## TASK OBJECTIVE
Wherever the word "labels" appears in a line of the records, copy that line.

(Records excerpted from a collection)
--- START ---

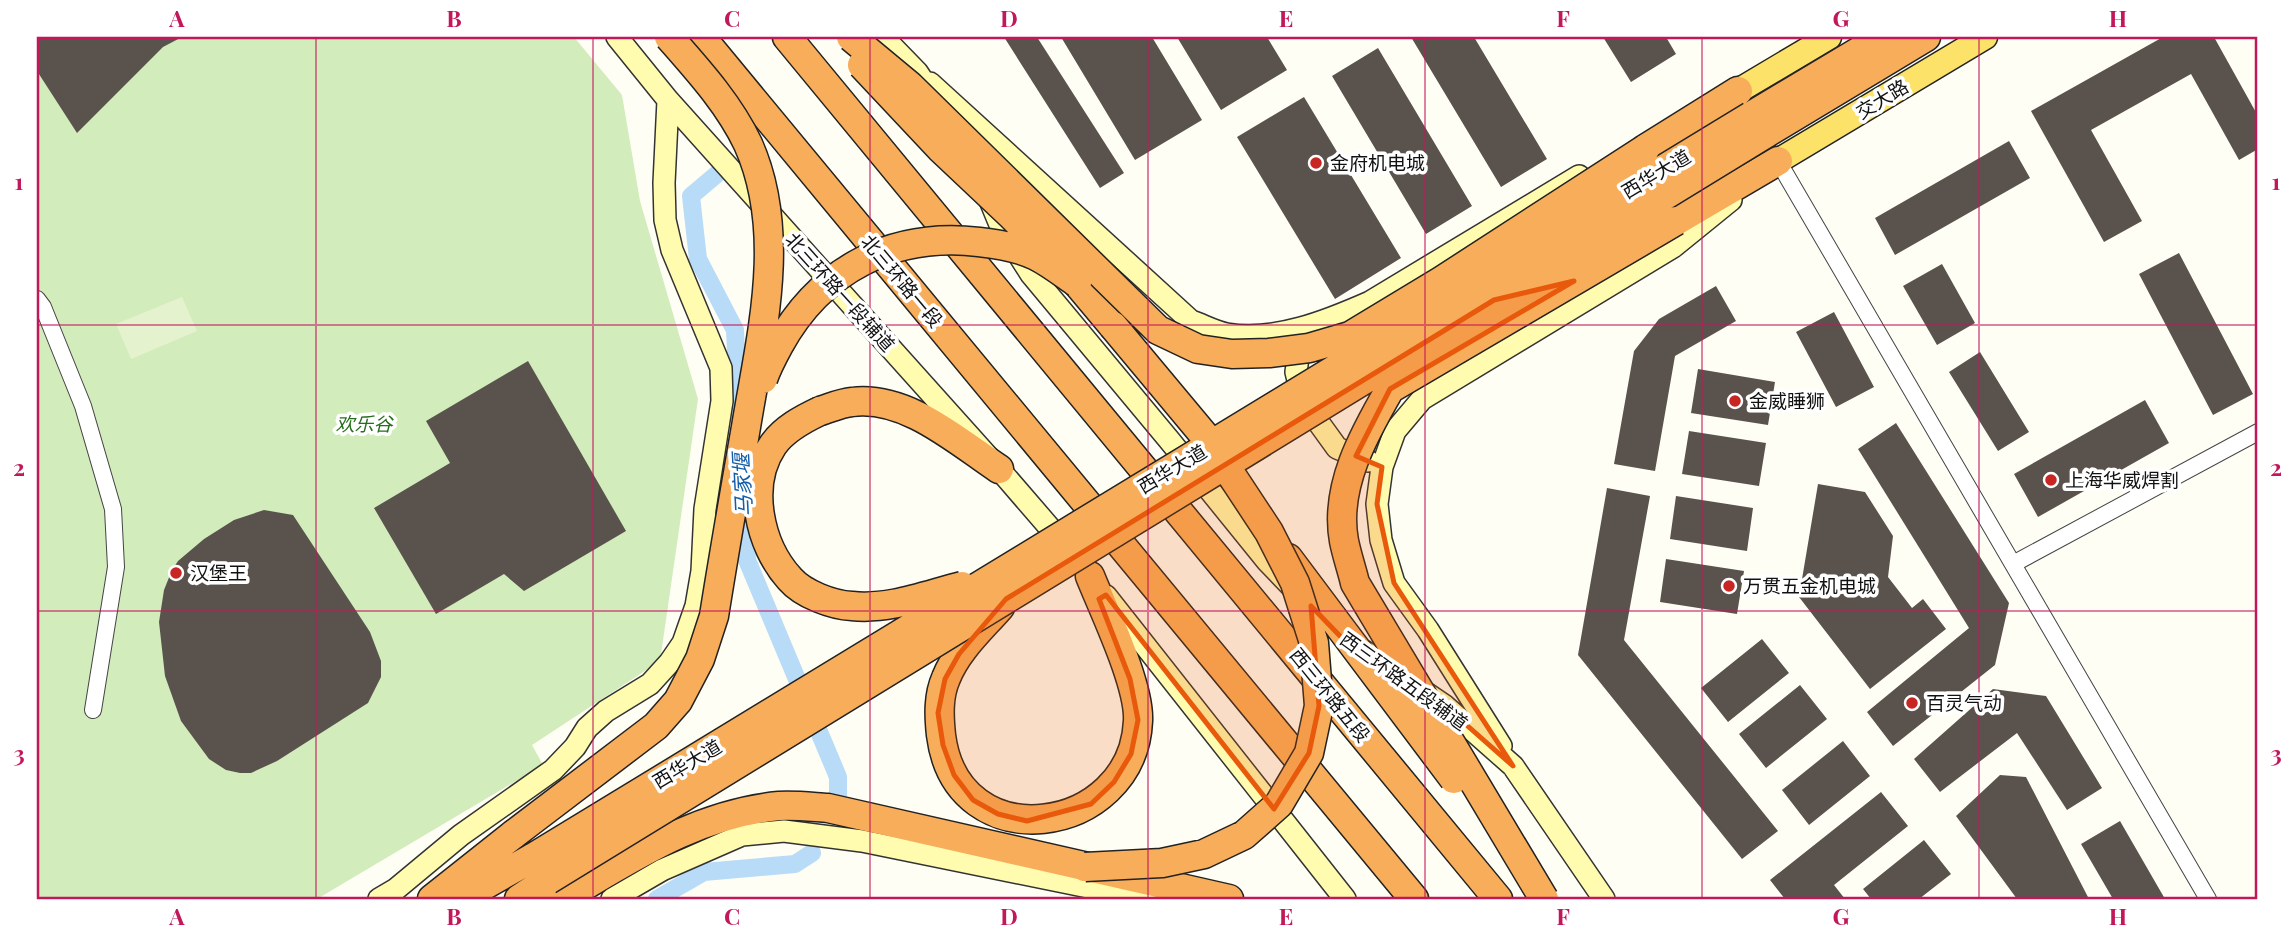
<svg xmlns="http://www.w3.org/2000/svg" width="2295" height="936" viewBox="0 0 2295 936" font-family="'Playfair Display','Noto Sans SC',serif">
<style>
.green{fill:#d2ecbc}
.pitch{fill:#e4f3ce}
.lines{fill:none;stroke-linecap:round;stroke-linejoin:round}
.canal{stroke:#b8dcf8;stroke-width:18}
.building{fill:#5a534d}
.street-casing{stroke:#444;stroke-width:18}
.secondary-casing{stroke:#333;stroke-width:24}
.primary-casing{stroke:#222;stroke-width:27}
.highway-casing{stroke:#222;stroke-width:31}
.street{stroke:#fff;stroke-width:16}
.secondary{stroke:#fffcb0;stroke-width:21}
.primary{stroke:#fce268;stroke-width:24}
.highway{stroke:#f8ad5a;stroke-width:28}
.highway-bridge-casing{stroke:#222;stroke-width:31;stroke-linecap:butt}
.highway-bridge{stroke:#f8ad5a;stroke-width:28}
.marked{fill:#e8590c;fill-opacity:0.2;stroke:#e8590c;stroke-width:5;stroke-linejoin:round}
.grid{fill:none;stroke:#c2185b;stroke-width:2;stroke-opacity:0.55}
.poi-dot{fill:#c72623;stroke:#fff;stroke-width:2.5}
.labels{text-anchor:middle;stroke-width:7;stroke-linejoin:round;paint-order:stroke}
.street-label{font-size:19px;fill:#111;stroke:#fff}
.poi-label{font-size:19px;fill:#111;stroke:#fff;text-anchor:start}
.park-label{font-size:19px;font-style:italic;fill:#286d1d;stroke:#fff}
.water-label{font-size:21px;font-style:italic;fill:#145ea9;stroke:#fff}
.neatline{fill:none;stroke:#c2185b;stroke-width:2.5}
.grid-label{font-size:23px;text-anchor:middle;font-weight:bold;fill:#c2185b}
</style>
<rect width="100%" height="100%" fill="#fffef5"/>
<path class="green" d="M37,37H574L622,95L640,201L698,399L660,661L532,745L543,765L317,899H37Z"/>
<path class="pitch" d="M182,297L197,331L131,359L116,324Z"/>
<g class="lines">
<path class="canal" d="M717,174L691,196L698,259L735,330L739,416
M743,496L747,560L838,777V800
M657,899L704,872L795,864L812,853"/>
</g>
<path class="building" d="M40,37H182L163,47L77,133L37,71V43Z
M1004,37H1037L1124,173L1100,188Z
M1061,37H1152L1202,120L1135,160Z
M1177,37H1267L1287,70L1221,110Z
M1411,37H1474L1547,159L1501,187Z
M1603,37H1666L1676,54L1631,82Z
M2163,37H2214L2258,116V149L2239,160L2191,74L2091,130L2142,221L2104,242L2031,111Z
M1378,48L1472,206L1426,234L1332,76Z
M1304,97L1401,258L1335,299L1237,137Z
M2009,141L2030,178L1895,255L1875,218Z
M2179,253L2253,394L2213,415L2139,274Z
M1942,264L1975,323L1937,345L1903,286Z
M1716,286L1736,321L1675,356L1655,471L1614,464L1634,351L1659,319Z
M1834,312L1874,387L1836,407L1796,332Z
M1980,352L2029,432L1998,451L1949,372Z
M528,361L626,531L524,591L504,574L436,614L374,508L450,463L426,421Z
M1698,369L1775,382L1768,425L1691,413Z
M2145,400L2169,443L2038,517L2014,474Z
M1896,423L2009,603L1995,665L1893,746L1867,712L1969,628L1858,449Z
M1689,431L1766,443L1759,486L1682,474Z
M1818,484L1865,492L1893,536L1888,577L1912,608L1923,599L1946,629L1870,689L1799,597Z
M1607,488L1650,496L1624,640L1778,831L1742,859L1578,655Z
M1676,496L1753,508L1747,551L1670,539Z
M264,510L293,515L370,632L381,661V677L368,703L277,761L251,773H240L226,770L209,759L181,721L165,676L159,622L164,590L172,570L178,561L204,539L234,520Z
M1666,559L1744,571L1737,614L1660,602Z
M1762,639L1789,673L1728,722L1701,688Z
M1800,685L1827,719L1766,768L1739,734Z
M1993,689L2046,696L2102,788L2067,810L2017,733L1940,792L1914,759Z
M1843,741L1870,776L1809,825L1782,790Z
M2000,775L2026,777L2089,899H2017L1956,816Z
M1881,792L1908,826L1834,885L1845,899H1785L1770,880Z
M2120,821L2165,899H2113L2081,844Z
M1924,840L1951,874L1919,899H1871L1863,889Z"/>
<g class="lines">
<defs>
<path id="street" d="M1778,161L2208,899
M37,299L43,307L83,406L113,509L116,567L93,710
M2013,564L2258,432"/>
<path id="secondary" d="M617,37L668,100L999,469L1068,549
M883,37L917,72L935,99
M930,83L1191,321C1203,325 1215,332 1227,334C1275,342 1327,321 1370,302L1579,176
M989,198L1001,227L1031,274L1170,441L1267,561L1291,586
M1301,336L1296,372L1303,401L1337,448L1368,461
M1106,596L1345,899
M1364,651L1445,706L1513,766L1604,899
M1501,746L1428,630L1394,583L1381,540L1377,504L1382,467L1395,431L1422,399L1673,247L1731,200
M379,899L396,889L461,835L553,770L575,747L587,728L606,711L650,684L670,662L683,643L696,606L702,571L705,509L722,401L721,368L672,250L665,220L664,183L668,100
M612,899L662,870L742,835L784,831L862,841L1147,899"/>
<path id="primary" d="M1738,91L1829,37
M1778,161L1985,37"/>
<path id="highway" d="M701,37L1414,899
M787,37L1498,899
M1751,116L1883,37
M1765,134L1926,37
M1645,149L1738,91
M1676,221L1778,161
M1077,283L1113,326
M820,411C830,408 841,403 852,402C906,395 957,441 999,469
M1288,558L1333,618
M1000,607C981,629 957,650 946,678C938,696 939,716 941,735C957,862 1133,836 1138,721C1140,685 1104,611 1090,576
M432,899L514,834
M460,899L534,857
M519,899L548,880
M562,899C632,858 696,814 779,806C795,805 812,807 828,808L1229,899"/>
</defs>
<use href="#street" class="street-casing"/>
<use href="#secondary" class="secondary-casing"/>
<use href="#primary" class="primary-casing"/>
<use href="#highway" class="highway-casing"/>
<use href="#street" class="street"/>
<use href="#secondary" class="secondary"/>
<use href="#primary" class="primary"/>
<use href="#highway" class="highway"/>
<defs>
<path id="highway-bridge" d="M851,37L910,86L1158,330L1198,349L1232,354L1269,353L1309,348L1350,336L1441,281L1645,149
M862,65L940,148L1011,215L1055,260
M763,379C767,367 773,356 779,345C821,269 893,232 979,242C998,244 1020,248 1036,256C1050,263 1064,274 1077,283
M820,411C803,419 784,429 773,445C746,485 759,545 790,579C803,594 832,605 852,606C889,610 926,595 962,586
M1333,618L1454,779
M514,834L656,726L678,701L700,659L714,616C724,553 735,490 746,427C761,335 788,233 748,144C729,104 698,70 669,37
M534,857L1751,116
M1085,867L1162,863L1204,854L1244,835L1279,804L1309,753L1319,706L1314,643L1295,583L1269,532L1209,441L1113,326
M548,880L1765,134
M1544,899L1355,583C1352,570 1347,556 1344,541C1334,487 1364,434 1390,389L1676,221"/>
</defs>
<use href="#highway-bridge" class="highway-bridge-casing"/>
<use href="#highway-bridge" class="highway-bridge"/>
</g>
<path class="marked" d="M1574,281L1390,389L1356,456L1382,467L1377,504L1394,583L1513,766L1445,706L1340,636L1311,606L1319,706L1309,753L1274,809L1106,595L1099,599L1130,679L1138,720L1131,754L1114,782L1091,804L1027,821L998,814L973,800L954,775L943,745L938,713L945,679L959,654L1006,599L1494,300Z"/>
<path class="grid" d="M316,37V899M593,37V899M870,37V899M1148,37V899M1425,37V899M1702,37V899M1979,37V899M37,325H2258M37,611H2258"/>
<g class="poi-dot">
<circle cx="1316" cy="163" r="7"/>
<circle cx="1735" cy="401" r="7"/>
<circle cx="2051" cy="480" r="7"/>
<circle cx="176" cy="573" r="7"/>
<circle cx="1729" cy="586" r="7"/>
<circle cx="1912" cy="703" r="7"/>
</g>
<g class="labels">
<g class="street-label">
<text transform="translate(1882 99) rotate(-31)" y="7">交大路</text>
<text transform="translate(1656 174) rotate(-31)" y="7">西华大道</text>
<text transform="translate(902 281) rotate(50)" y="7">北三环路一段</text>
<text transform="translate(840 292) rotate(48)" y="7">北三环路一段辅道</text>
<text transform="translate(1172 469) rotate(-31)" y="7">西华大道</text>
<text transform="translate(1404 681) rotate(36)" y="7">西三环路五段辅道</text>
<text transform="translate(1330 695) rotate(51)" y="7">西三环路五段</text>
<text transform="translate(687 764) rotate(-31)" y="7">西华大道</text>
</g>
<g class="poi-label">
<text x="1330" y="170">金府机电城</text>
<text x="1749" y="408">金威睡狮</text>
<text x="2065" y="487">上海华威焊割</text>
<text x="190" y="580">汉堡王</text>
<text x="1743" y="593">万贯五金机电城</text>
<text x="1926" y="710">百灵气动</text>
</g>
<g class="park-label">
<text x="364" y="431">欢乐谷</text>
</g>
<g class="water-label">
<text transform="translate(743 485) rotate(-93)" y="7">马家堰</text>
</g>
</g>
<rect width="2295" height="936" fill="none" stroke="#ffffff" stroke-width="77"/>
<rect x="38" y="38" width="2218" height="860" class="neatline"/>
<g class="grid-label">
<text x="177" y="27">A</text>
<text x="454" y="27">B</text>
<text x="732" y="27">C</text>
<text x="1009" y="27">D</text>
<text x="1286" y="27">E</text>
<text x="1563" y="27">F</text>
<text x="1841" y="27">G</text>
<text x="2118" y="27">H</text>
<text x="19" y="190">1</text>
<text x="2276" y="190">1</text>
<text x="19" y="476">2</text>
<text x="2276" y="476">2</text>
<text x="19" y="762">3</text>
<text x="2276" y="762">3</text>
<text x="177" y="925">A</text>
<text x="454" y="925">B</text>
<text x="732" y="925">C</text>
<text x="1009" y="925">D</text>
<text x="1286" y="925">E</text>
<text x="1563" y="925">F</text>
<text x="1841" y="925">G</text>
<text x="2118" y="925">H</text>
</g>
</svg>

--- END ---

## RESPONSE TO THIS EXERCISE
.labels{text-anchor:middle;stroke-width:7;stroke-linejoin:round;paint-order:stroke}
<g class="labels">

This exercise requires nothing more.